Historic cemetery in Trenton, Gibson County, Tennessee, US

Oakland Cemetery is a historic cemetery in Trenton, Tennessee. Established in the Antebellum era, it includes two Confederate monuments, and a third monument to Trenton Cotton Mills employees. It is listed on the National Register of Historic Places. The smaller Ward cemetery lies at the south-western corner of Oakland cemetery.

==History==
The cemetery was established in 1825.

In the aftermath of the American Civil War of 1861–1865, many local veterans of the Confederate States Army were buried here. By 1900, the United Daughters of the Confederacy commissioned the construction of a Confederate monument in their memory, with a Bonnie Blue Flag in the center.

There is a second Confederate memorial with the names of CSA veterans in the cemetery: an inscription on the gazebo, enhanced by a metal plaque commissioned by the Sons of Confederate Veterans circa 1990.
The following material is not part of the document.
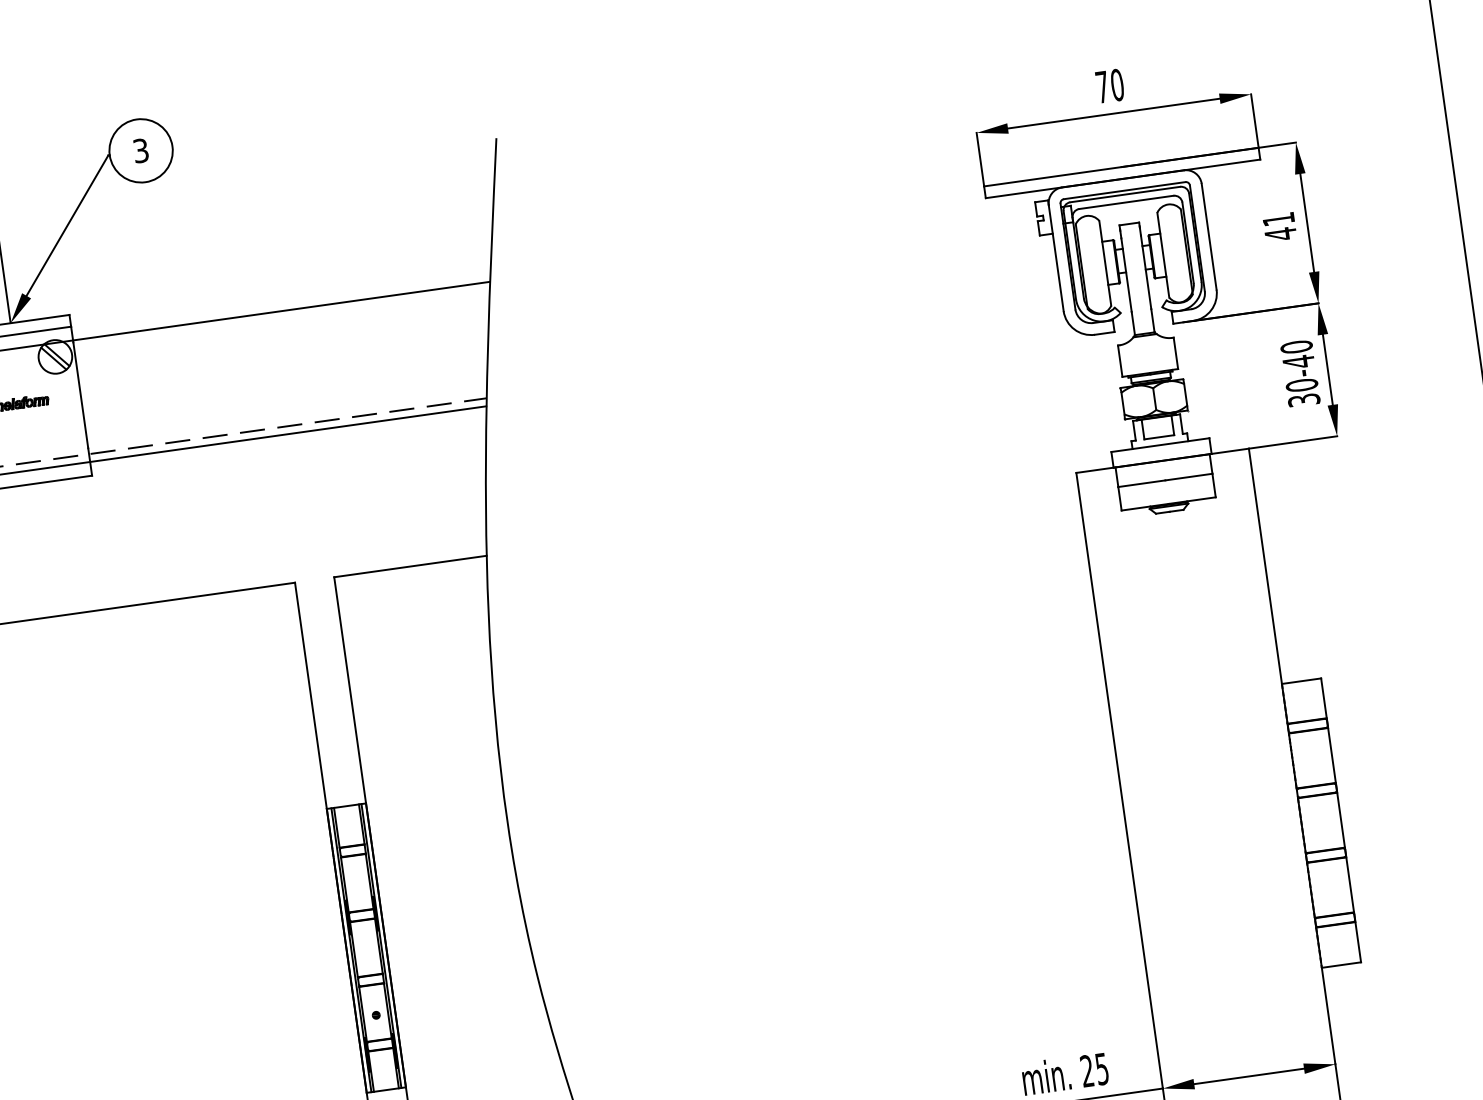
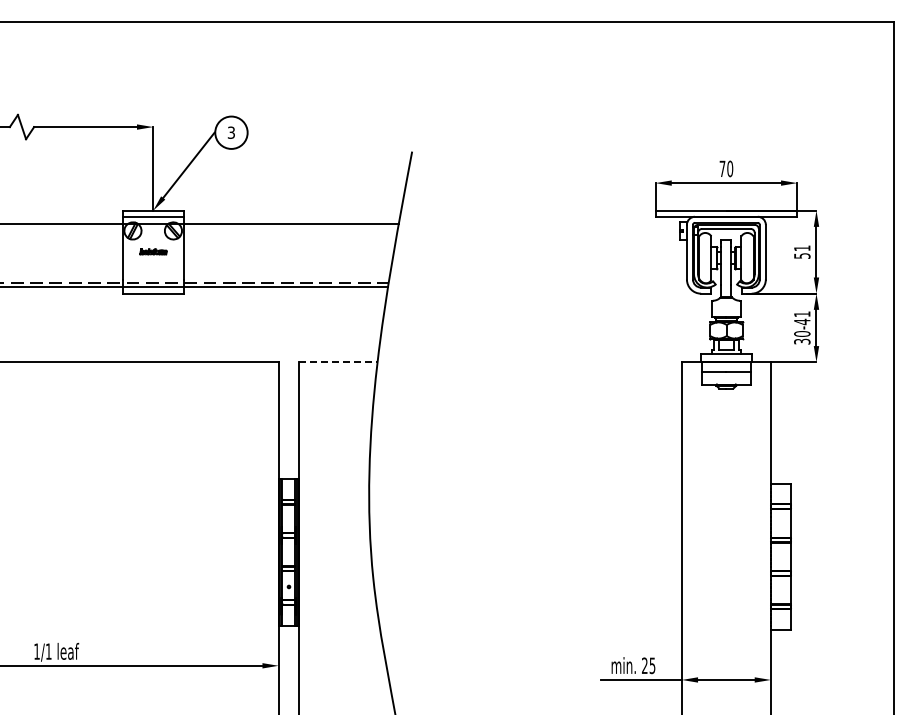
text: (1281, 233) -> (802, 255), 41 -> 51
text: (1297, 347) -> (802, 314), 30-40 -> 30-41
line: (411, 566) -> (338, 362), solid -> dashed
A third monument was erected by the Dyersburg Corporation for their employees at the historic Trenton Cotton Mills circa 1990.

Notable burials include Confederate colonels Thomas Jones Freeman and Munson Rufus Hill as well as Congressmen Robert Porter Caldwell and James C. McDearmon. Other notables include Congressman Pleasant Moorman Miller.

The cemetery has been listed on the National Register of Historic Places since March 20, 2007.

==Ward African-American cemetery==
On 16 January 1940, Sam and Eliza Ward purchased 7 acres of land between 8th and 10th Street, Trenton. Part of the parcel became Ward cemetery; it appears on plat drawings dated 21 April 1942. By 1986, most of the remainder of the original Ward purchase had been bought by the City of Trenton and was used to extend Oakland cemetery.
Today, Oakland forms the northern and eastern boundaries of Ward cemetery. By 2019, Ward cemetery held least 162 burials.